Senate kills minimum wage bill

WASHINGTON – A complicated tax bill rejected by the U.S. Senate late Thursday could have ended up hurting tens of thousands of low-wage workers in Washington state who need a raise, Sen. Maria Cantwell said.

Cantwell, D-Wash., said the tax package – which would have combined a minimum-wage increase and an estate-tax cut – could have resulted in a $5-an-hour pay cut for more than 120,000 waiters, waitresses and other tip earners in the state.

“Washington voters passed a minimum-wage increase adjusted for inflation in 1998 by a wide margin. It is senseless to roll it back now,” she said.

Cantwell and fellow Democratic Sen. Patty Murray voted against the wide-ranging bill, which also would have renewed a sales-tax deduction for residents of Washington and other states without an income tax and would have provided a long-sought tax break for the timber industry.

Given her past support for three of the bill’s major provisions – the minimum-wage increase, sales tax deduction and timber industry credit – Cantwell said she was tempted to vote for the bill.

But she said a provision that could override state law and force a pay cut for employees who receive tips made it impossible for her to vote yes.

“Our minimum wage (in Washington state) is indexed to inflation. I’m not going to do anything that undermines that,” Cantwell said in an interview Thursday.

She said she especially regretted voting against the sales-tax deduction, which she and other Washington state lawmakers have fought to preserve.

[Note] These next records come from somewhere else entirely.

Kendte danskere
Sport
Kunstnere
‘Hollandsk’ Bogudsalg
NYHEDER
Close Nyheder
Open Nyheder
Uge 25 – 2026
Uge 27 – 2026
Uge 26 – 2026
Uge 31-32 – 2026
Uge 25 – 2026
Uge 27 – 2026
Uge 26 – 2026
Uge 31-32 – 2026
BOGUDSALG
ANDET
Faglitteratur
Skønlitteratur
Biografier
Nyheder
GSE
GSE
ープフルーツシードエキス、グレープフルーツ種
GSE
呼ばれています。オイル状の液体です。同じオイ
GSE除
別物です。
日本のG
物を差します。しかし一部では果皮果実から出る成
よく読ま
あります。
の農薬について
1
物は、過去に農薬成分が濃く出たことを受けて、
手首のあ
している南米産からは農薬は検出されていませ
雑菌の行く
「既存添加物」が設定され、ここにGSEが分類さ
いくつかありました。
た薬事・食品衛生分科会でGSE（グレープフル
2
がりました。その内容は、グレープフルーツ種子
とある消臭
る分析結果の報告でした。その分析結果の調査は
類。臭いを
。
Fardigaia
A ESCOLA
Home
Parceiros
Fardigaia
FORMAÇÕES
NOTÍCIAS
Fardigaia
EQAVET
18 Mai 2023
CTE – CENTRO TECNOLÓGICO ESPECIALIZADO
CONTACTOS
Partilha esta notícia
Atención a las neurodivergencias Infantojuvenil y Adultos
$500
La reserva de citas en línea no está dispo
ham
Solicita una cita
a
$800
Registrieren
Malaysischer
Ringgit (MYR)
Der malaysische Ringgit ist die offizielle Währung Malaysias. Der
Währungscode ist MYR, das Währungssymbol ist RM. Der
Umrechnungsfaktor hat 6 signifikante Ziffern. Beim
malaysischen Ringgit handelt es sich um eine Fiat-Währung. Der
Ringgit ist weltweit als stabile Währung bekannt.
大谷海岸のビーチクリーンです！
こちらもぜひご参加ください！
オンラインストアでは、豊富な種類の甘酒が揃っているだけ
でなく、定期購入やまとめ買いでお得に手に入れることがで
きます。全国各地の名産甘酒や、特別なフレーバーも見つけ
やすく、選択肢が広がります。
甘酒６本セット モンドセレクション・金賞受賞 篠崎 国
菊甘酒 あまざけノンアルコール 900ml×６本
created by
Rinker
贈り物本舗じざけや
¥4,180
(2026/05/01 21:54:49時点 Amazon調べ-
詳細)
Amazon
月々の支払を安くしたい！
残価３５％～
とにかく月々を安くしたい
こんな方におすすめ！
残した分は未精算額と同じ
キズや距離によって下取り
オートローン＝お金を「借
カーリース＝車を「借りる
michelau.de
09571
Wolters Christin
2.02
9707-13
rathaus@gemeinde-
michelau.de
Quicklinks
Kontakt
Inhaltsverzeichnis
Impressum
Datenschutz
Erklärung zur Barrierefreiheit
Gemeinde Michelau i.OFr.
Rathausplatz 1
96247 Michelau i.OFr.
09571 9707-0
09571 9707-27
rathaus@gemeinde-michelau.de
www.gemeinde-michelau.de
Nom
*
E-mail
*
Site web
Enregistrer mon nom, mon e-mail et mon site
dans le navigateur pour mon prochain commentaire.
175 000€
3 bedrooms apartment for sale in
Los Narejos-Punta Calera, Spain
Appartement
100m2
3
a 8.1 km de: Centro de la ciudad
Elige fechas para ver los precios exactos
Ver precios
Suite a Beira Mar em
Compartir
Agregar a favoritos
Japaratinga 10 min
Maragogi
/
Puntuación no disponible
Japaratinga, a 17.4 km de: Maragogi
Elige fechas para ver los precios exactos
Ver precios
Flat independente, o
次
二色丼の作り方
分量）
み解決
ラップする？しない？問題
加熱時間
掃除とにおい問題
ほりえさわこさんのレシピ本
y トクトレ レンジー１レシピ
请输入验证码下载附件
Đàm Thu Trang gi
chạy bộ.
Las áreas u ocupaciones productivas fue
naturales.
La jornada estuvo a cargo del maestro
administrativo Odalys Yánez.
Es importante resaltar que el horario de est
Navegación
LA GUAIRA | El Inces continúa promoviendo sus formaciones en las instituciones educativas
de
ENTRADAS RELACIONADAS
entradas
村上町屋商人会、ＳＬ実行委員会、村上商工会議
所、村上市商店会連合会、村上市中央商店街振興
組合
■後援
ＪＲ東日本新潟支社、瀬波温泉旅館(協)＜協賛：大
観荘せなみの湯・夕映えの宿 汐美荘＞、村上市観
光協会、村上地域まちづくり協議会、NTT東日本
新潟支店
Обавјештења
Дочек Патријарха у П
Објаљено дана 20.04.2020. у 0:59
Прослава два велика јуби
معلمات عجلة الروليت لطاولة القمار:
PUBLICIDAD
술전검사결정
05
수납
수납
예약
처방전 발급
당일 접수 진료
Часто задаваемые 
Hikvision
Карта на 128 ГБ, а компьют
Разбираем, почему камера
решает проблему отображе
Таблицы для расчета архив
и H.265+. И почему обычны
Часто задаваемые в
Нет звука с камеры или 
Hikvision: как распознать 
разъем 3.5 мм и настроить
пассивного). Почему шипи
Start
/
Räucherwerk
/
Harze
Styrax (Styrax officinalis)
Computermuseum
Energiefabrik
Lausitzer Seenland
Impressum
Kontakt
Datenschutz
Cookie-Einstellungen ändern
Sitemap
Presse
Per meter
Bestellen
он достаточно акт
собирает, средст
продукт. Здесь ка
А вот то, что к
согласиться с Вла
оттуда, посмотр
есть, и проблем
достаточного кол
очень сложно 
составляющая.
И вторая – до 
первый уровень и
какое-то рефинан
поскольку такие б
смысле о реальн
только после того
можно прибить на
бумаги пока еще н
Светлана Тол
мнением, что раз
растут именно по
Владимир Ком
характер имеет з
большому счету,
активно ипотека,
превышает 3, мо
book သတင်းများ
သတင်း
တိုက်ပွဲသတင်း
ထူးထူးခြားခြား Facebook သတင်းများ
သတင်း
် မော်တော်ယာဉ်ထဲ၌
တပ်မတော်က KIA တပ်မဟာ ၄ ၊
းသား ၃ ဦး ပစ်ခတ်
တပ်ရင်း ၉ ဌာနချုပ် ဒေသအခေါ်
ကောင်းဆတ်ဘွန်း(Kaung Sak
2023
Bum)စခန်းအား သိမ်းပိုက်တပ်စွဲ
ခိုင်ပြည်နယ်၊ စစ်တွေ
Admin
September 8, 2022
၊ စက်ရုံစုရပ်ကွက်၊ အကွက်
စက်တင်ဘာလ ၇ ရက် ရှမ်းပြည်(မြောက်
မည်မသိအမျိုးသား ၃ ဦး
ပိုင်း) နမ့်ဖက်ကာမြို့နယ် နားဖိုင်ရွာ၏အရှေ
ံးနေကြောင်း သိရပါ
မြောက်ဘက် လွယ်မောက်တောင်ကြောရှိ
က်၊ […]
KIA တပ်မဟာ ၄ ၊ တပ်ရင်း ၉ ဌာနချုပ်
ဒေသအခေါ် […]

But “I’m not going to cut the minimum wage for over 100,000 people in my state just to get it. You don’t rob Peter to pay Paul,” Cantwell said.

She said there is plenty of time to extend the sales-tax deduction, which expired at the end of 2005.

Cantwell, who faces a tough re-election fight with Republican Mike McGavick, was the focus of intense GOP lobbying on the tax bill, in part because she and Murray were among those who voted against the estate-tax cut when the measure fell three votes short in the Senate earlier this year.

The sales tax and timber provisions were widely seen as lures for the Washington state Democrats, but in the end, Cantwell and Murray said, they were not enough.

In statements Thursday, they used the same language, calling the bill a “cynical Republican ploy” aimed more at the November elections than at helping low-wage workers.

“While there are provisions that I do support in this bill, I cannot vote for a Republican plan that plunges our nation further into debt while reducing the wages of our nation’s workers,” Murray said. “This bill would hurt all Americans.”

McGavick immediately denounced Cantwell’s announcement, charging that she was siding “with her party’s leaders over the interest of our state.”

In opposing the bill, Cantwell “is voting against a permanent solution to the federal estate tax, against extension of state sales-tax deductibility, against tax relief for our timber companies and against extension of the research-and-development tax credit,” McGavick said.

Cantwell also is voting against an increase in the federal minimum wage, McGavick added, calling her position “profoundly disappointing.”